46. Permutations

Summary

Solution Approach	Explanation (1-minute)	Time Complexity	Space Complexity
Brute Force	Generate all possible arrangements by trying every element at each position. For each position, iterate through all remaining elements and recursively build permutations.	\(O(n! \cdot n)\)	\(O(n! \cdot n)\)
Recursive (Backtracking)	Recursively generate permutations by taking the first element and inserting it at all positions in permutations of remaining elements. Base case returns when only one element remains.	\(O(n!)\)	\(O(n!)\)
Iterative (Deque)	Use a deque to iteratively build permutations. For each number, insert it at all possible positions in existing permutations.
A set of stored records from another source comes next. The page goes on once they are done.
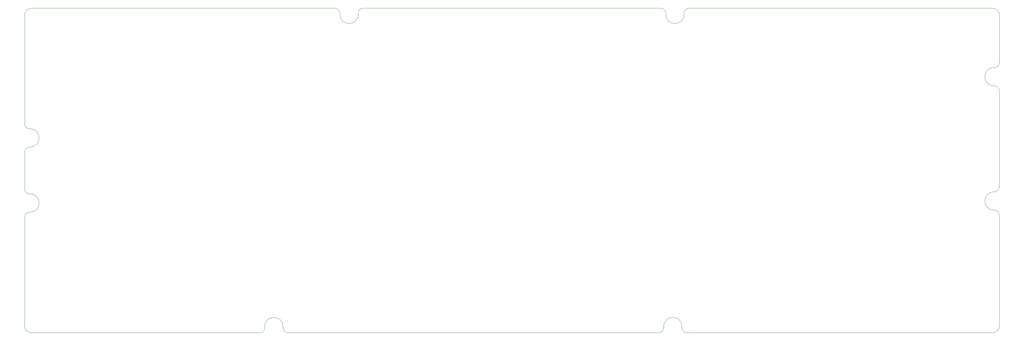
<source format=gbr>
%TF.GenerationSoftware,KiCad,Pcbnew,6.0.0-rc1-unknown-caf406943e~144~ubuntu21.04.1*%
%TF.CreationDate,2021-12-13T18:45:12+01:00*%
%TF.ProjectId,pcb-solder,7063622d-736f-46c6-9465-722e6b696361,1.0*%
%TF.SameCoordinates,Original*%
%TF.FileFunction,Profile,NP*%
%FSLAX46Y46*%
G04 Gerber Fmt 4.6, Leading zero omitted, Abs format (unit mm)*
G04 Created by KiCad (PCBNEW 6.0.0-rc1-unknown-caf406943e~144~ubuntu21.04.1) date 2021-12-13 18:45:12*
%MOMM*%
%LPD*%
G01*
G04 APERTURE LIST*
%TA.AperFunction,Profile*%
%ADD10C,0.100000*%
%TD*%
G04 APERTURE END LIST*
D10*
X356903000Y-108769751D02*
G75*
G03*
X358403004Y-107269753I3J1500001D01*
G01*
X143631000Y-184888750D02*
X143631000Y-184538750D01*
X150431001Y-186388750D02*
X258772000Y-186388750D01*
X74903000Y-132013750D02*
X75003000Y-132013750D01*
X260877999Y-93238750D02*
G75*
G03*
X266178001Y-93238750I2650001J0D01*
G01*
X265572000Y-184888750D02*
G75*
G03*
X267071998Y-186388752I1500000J-2D01*
G01*
X73403000Y-184388750D02*
G75*
G03*
X75402999Y-186388751I2000000J-1D01*
G01*
X260272000Y-184888750D02*
X260272000Y-184538750D01*
X358403000Y-115569750D02*
G75*
G03*
X356903002Y-114069748I-1500000J2D01*
G01*
X358403000Y-107269750D02*
X358403000Y-93388750D01*
X358403000Y-184388750D02*
X358403000Y-151957750D01*
X356903000Y-150457750D02*
X356803000Y-150457750D01*
X265572000Y-184888750D02*
X265572000Y-184538750D01*
X356803000Y-108769750D02*
G75*
G03*
X356803000Y-114069750I0J-2650000D01*
G01*
X148931001Y-184538750D02*
G75*
G03*
X143630999Y-184538750I-2650001J0D01*
G01*
X259378000Y-91388750D02*
X172428000Y-91388750D01*
X73403000Y-133513750D02*
X73403000Y-144263750D01*
X165628000Y-92888750D02*
X165628000Y-93238750D01*
X164128000Y-91388750D02*
X75403000Y-91388750D01*
X74903000Y-151063749D02*
G75*
G03*
X73402996Y-152563747I-3J-1500001D01*
G01*
X148931001Y-184888750D02*
G75*
G03*
X150430999Y-186388752I1500000J-2D01*
G01*
X260878000Y-92888750D02*
X260878000Y-93238750D01*
X73403000Y-125213750D02*
G75*
G03*
X74902998Y-126713752I1500000J-2D01*
G01*
X165628000Y-93238750D02*
G75*
G03*
X170928000Y-93238750I2650000J0D01*
G01*
X75403000Y-186388750D02*
X142131000Y-186388750D01*
X258772000Y-186388750D02*
G75*
G03*
X260272002Y-184888752I2J1500000D01*
G01*
X148931001Y-184888750D02*
X148931001Y-184538750D01*
X266178000Y-92888750D02*
X266178000Y-93238750D01*
X356803000Y-145157750D02*
G75*
G03*
X356803000Y-150457750I0J-2650000D01*
G01*
X75003000Y-132013750D02*
G75*
G03*
X75003000Y-126713750I0J2650000D01*
G01*
X74903000Y-126713750D02*
X75003000Y-126713750D01*
X358403000Y-151957750D02*
G75*
G03*
X356903002Y-150457748I-1500000J2D01*
G01*
X356903000Y-145157750D02*
G75*
G03*
X358403002Y-143657752I2J1500000D01*
G01*
X172428000Y-91388751D02*
G75*
G03*
X170928000Y-92888749I-1J-1499999D01*
G01*
X74903000Y-145763750D02*
X75003000Y-145763750D01*
X356903000Y-145157750D02*
X356803000Y-145157750D01*
X356403000Y-186388750D02*
G75*
G03*
X358403001Y-184388751I1J2000000D01*
G01*
X267072000Y-186388750D02*
X356403000Y-186388750D01*
X358403000Y-143657750D02*
X358403000Y-115569750D01*
X358403000Y-93388750D02*
G75*
G03*
X356403001Y-91388749I-2000000J1D01*
G01*
X356403000Y-91388750D02*
X267678000Y-91388750D01*
X74903000Y-151063750D02*
X75003000Y-151063750D01*
X74903000Y-132013750D02*
G75*
G03*
X73402998Y-133513748I-2J-1500000D01*
G01*
X170928000Y-92888750D02*
X170928000Y-93238750D01*
X260877999Y-92888750D02*
G75*
G03*
X259378001Y-91388750I-1499999J1D01*
G01*
X356903000Y-108769750D02*
X356803000Y-108769750D01*
X75003000Y-151063750D02*
G75*
G03*
X75003000Y-145763750I0J2650000D01*
G01*
X75403000Y-91388750D02*
G75*
G03*
X73402999Y-93388749I-1J-2000000D01*
G01*
X267678000Y-91388750D02*
G75*
G03*
X266177998Y-92888748I-2J-1500000D01*
G01*
X165628000Y-92888750D02*
G75*
G03*
X164128002Y-91388748I-1500000J2D01*
G01*
X73403000Y-93388750D02*
X73403000Y-125213750D01*
X73403000Y-144263750D02*
G75*
G03*
X74902998Y-145763752I1500000J-2D01*
G01*
X142131000Y-186388750D02*
G75*
G03*
X143631002Y-184888752I2J1500000D01*
G01*
X356903000Y-114069750D02*
X356803000Y-114069750D01*
X265572000Y-184538750D02*
G75*
G03*
X260272000Y-184538750I-2650000J0D01*
G01*
X73403000Y-152563750D02*
X73403000Y-184388750D01*
M02*

</source>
Start with empty permutation and expand by adding each number at every valid position.	\(O(n!)\)	\(O(n!)\)

Implementation

PythonJavaScriptGo

Iterative

from collections import deque
class Solution:
    def permute(self, nums: List[int]) -> List[List[int]]:
        result = deque([[]])
        for num in nums:
            for _ in range(len(result)):
                perm = result.popleft()
                for i in range(len(perm)+1):
                    result.append(
                        perm[:i] + [num] + perm[i:]
                    )
        return list(result)

Recursive

class Solution:
    def permute(self, nums: List[int]) -> List[List[int]]:
        if len(nums) == 1:
            return [nums]

        result = []
        perms = self.permute(nums[1:])
        for perm in perms:
            for i in range(len(perm)+1):
                result.append(
                    perm[:i] + [nums[0]] + perm[i:]
                )
        return result